» Your task:
Can you reproduce every line of text in the material below word for word, leaving the pictures out of your answer?

» Supplied records:
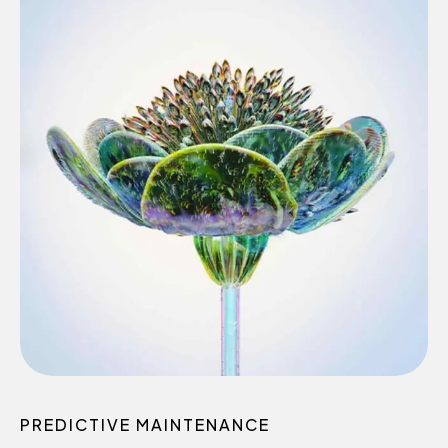
0
1
2
3
4
0
5
PREDICTIVE MAINTENANCE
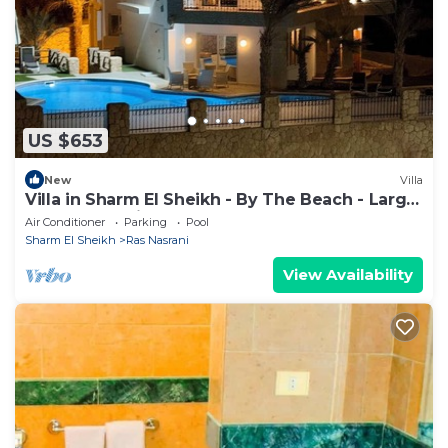
US $653
New
Villa
Villa in Sharm El Sheikh - By The Beach - Large
Pool - Jacuzzi - sleeps 10
Air Conditioner
Parking
Pool
Sharm El Sheikh
Ras Nasrani
View Availability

» Solution to the problem:
0
1
2
3
4
0
5
PREDICTIVE MAINTENANCE
US $653
New
Villa
Villa in Sharm El Sheikh - By The Beach - Large
Pool - Jacuzzi - sleeps 10
Air Conditioner
Parking
Pool
Sharm El Sheikh
Ras Nasrani
View Availability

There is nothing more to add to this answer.